Velleman - How to prove it - Do these two statements really mean the same thing?

Question

Hello and thanks in advance for reading!

In How to Prove it P29 Velleman writes:

" In general, the statement y ∈ { x | P(x)} means the same thing as P(y), ... "

In my understanding the first statement means that we apply the elementhood test to y and it fulfills it (makes it true), and the second statement means that we apply the same test but it can be true or false (as in we cannot know if P(y) is true or false).

So I don't see how these mean the same. What am I missing?

Thanks a lot!

Answer 1

Note that an object $y$ is an element of $\{ x : P(x) \}$ iff $P(y)$ is true.

• If $y$ is in $\{ x : P(x) \}$, then $y$ must satisfy the defining property of being an element of $\{ x : P(x) \}$, namely having property $P(\cdot)$.
• If $P(y)$ is true, then $y$ satisfies the defining property of being an element of $\{ x : P(x) \}$, and so it is an element of that collection.

This is pretty much by notational definition, but we therefore have that elementhood in $\{ x : P(x) \}$ is equivalent to having property $P(\cdot)$.

Answer 2

Two points. (1) It is certainly the case that, assuming that the relevant set exists, that

$$y \in \{x \mid P(x)\} \leftrightarrow P(y),$$

as Arthur Fischer explains.

You might wonder, then, why Velleman writes "In general" that holds, and not "Always". Well, suppose $P$ is the property of being a non-self-membered set [or of being a set which has a rank in the hierarchy, or some such]. Then, it is not true that some given $y$ is such that $P(y)$ if and only if $y \in \{x \mid P(x)\}$, taking $\{x \mid P(x)\}$ as a purported set-designator, for the simple reason that there is no such set as the Russell set of all non-self-membered sets. We do need the set $\{x \mid P(x)\}$ to exist for the equivalence to hold!
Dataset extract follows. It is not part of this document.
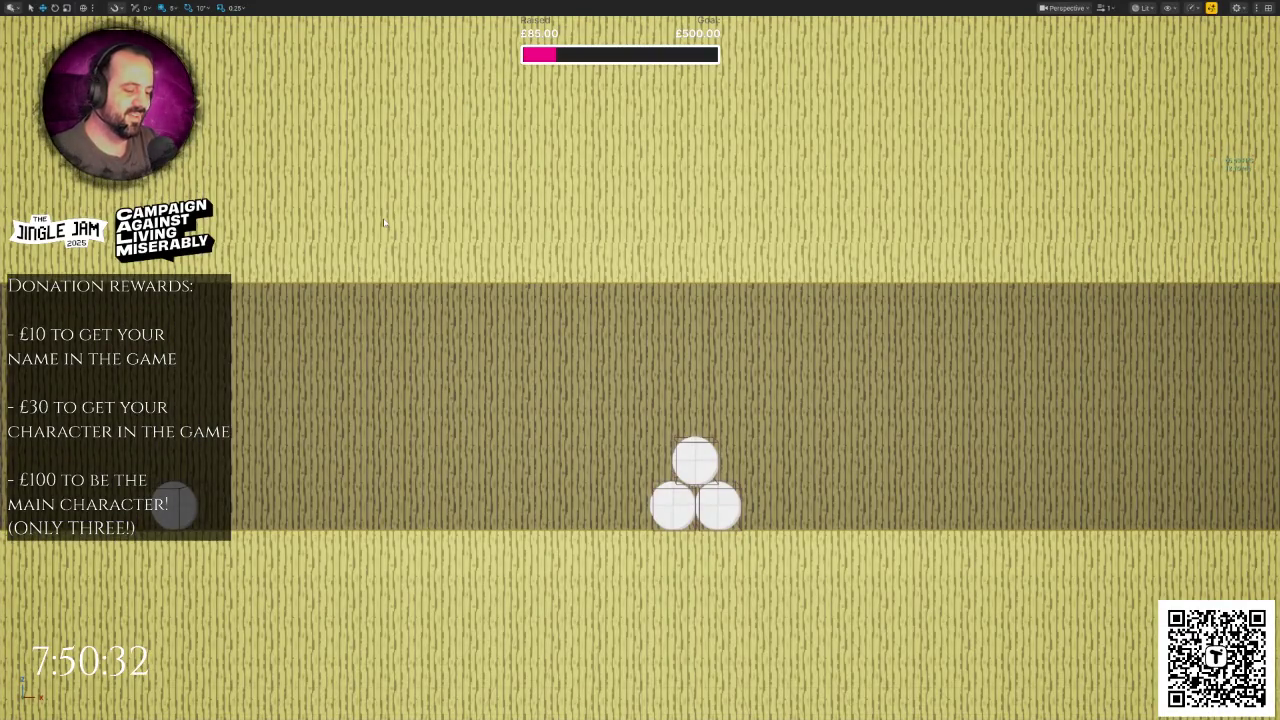
{"action": "key", "text": "alt+p"}
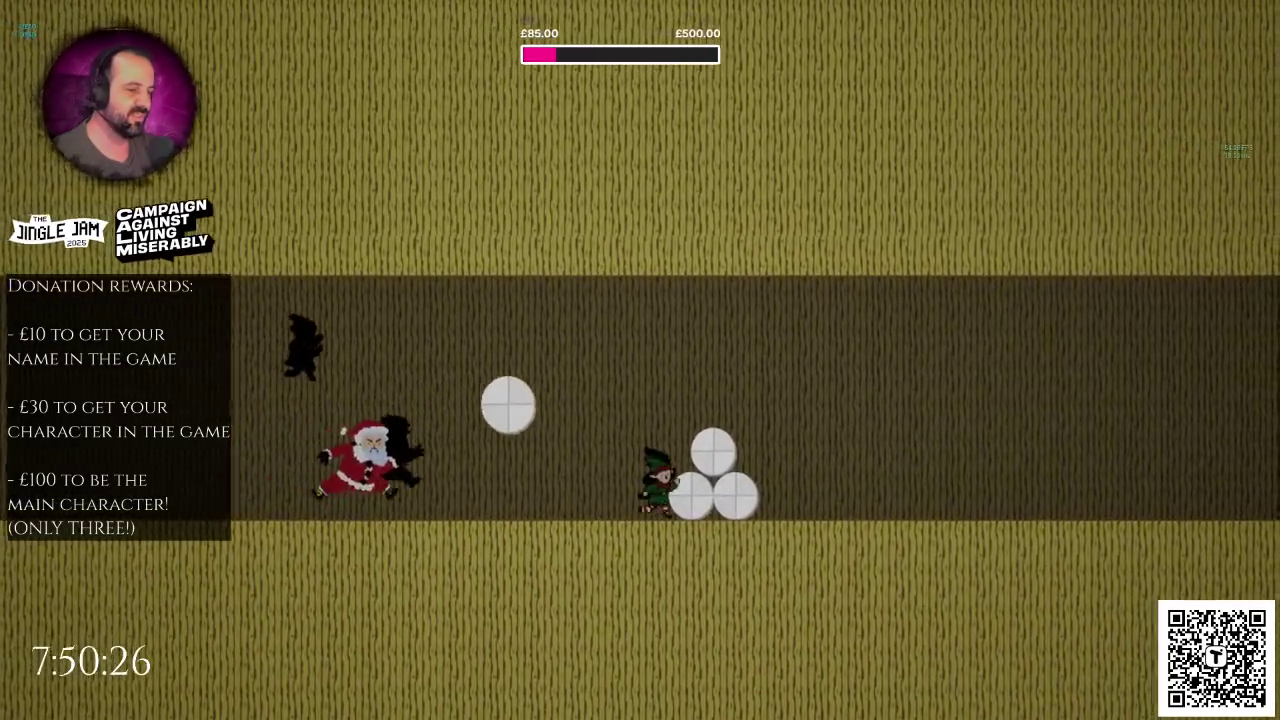
{"action": "key", "text": "Escape"}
(2) Even when the relevant set does exist, I wouldn't want to put it quite Velleman's way -- i.e. I wouldn't assert that $P(y)$ actually means the same as $y \in \{x \mid P(x)\}$. For, in most cases, only one of them commits you to the existence of a set: and if their ontological commitments are distinct, they can't mean just the same. They are not outright meaning-equivalent, only equivalent inside a bit of elementary set-theory.

Answer 3

In the context of $\mathsf{ZFC}$ set theory, the reason that the statement "$y \in \{ x \mid P(x)\}$" means the same thing as $P(y)$ is that we define it to mean $P(y)$. Here the variable symbols $x$ and $y$ denote sets.

We refer to $\{ x \mid P(x)\}$ as the class of all sets $x$ having property $P$, and to say that a set $y$ is a member of this class is just a fancy way of saying that it has property $P$.

(A naive alternative is to define $\{ x \mid P(x)\}$ to be the "set" of all sets $x$ having property $P$, but this is problematic because assuming that such a set always exists will lead to Russell's paradox.)

The statement $y \in \{ x \mid P(x)\}$ can be either true or false according to whether $y$ is a member of the class $\{ x \mid P(x)\}$. Likewise, the (equivalent by definition) statement $P(y)$ can be either true or false according to whether $y$ has property $P$.

Answer 4

Set-builder notation can be confusing at times. Rewrite $p=\{x | P(x)\}$ with a quantifier as $\forall y (y\in p \iff P(y))$ and I think your answer becomes obvious.